Data from the report shows that demand for commercial property rose for the eleventh successive quarter, but supply fell for the ninth month in succession.

Rises

As a result of the research, rents are widely tipped to rise at a record rate. 46% of respondents predict higher, not lower, rents moving forwards. Offices were found to be where rental yield expectations remained at their highest, with retail continuing to lag behind.[1]

In the UK as a whole but with the exception of London, 95% of people questioned said that present commercial market valuations are standing at or less than perceived fair value. This is roughly the same as in the first three months of the year.[1]

However, in the capital, 50% of respondents said that they felt that commercial property valuations were ‘expensive, representing a 5% increase from quarter one of 2015.[1]

Commercial rents set to soar

Commercial rents set to soar

Referendum

When asked about the potential of Britain leaving the European Union, 44% felt that a move would have a negative effect. 32% believed the outcome would not be detrimental whereas 24% were not sure either way.[1]

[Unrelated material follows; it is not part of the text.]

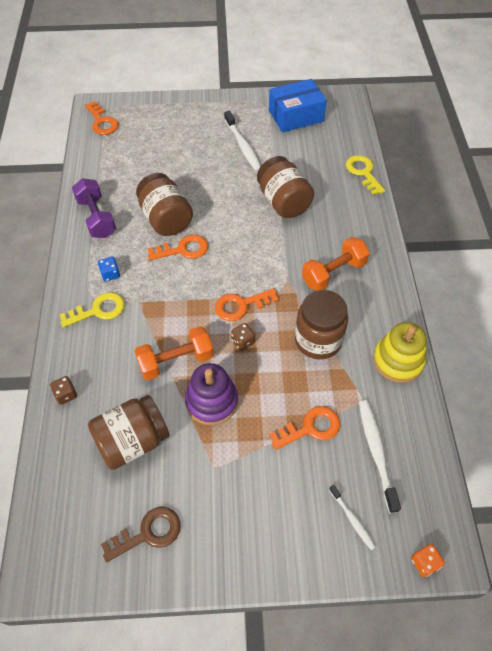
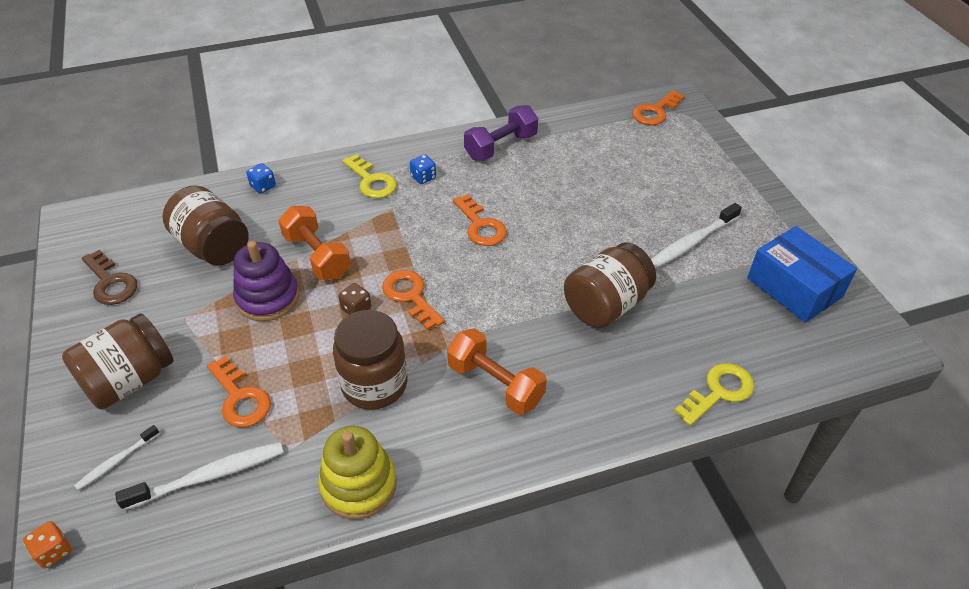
camera: 75 degrees right, 10 degrees down
brown dice [50,376,77,405] -> blue dice [246,163,276,194]
brown jar [136,173,193,236] -> brown jar moved to [62,313,173,409]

Simon Rubinsohn, Chief Economist at RICS, stated, ‘the results of the latest survey suggest the price of commercial real estate will continue to move higher over the next twelve months and quite possibly by another ten per cent.’

Mr Rubinsohn went on to say that, ‘fortunately, the strength of the occupier market is providing some underlying support for the market. Indeed, the feedback we are getting from around the country tells us that the economic expansion is continuing to broaden out with both tenant and demand and just as significantly, investor interest, rising in all areas.’[1]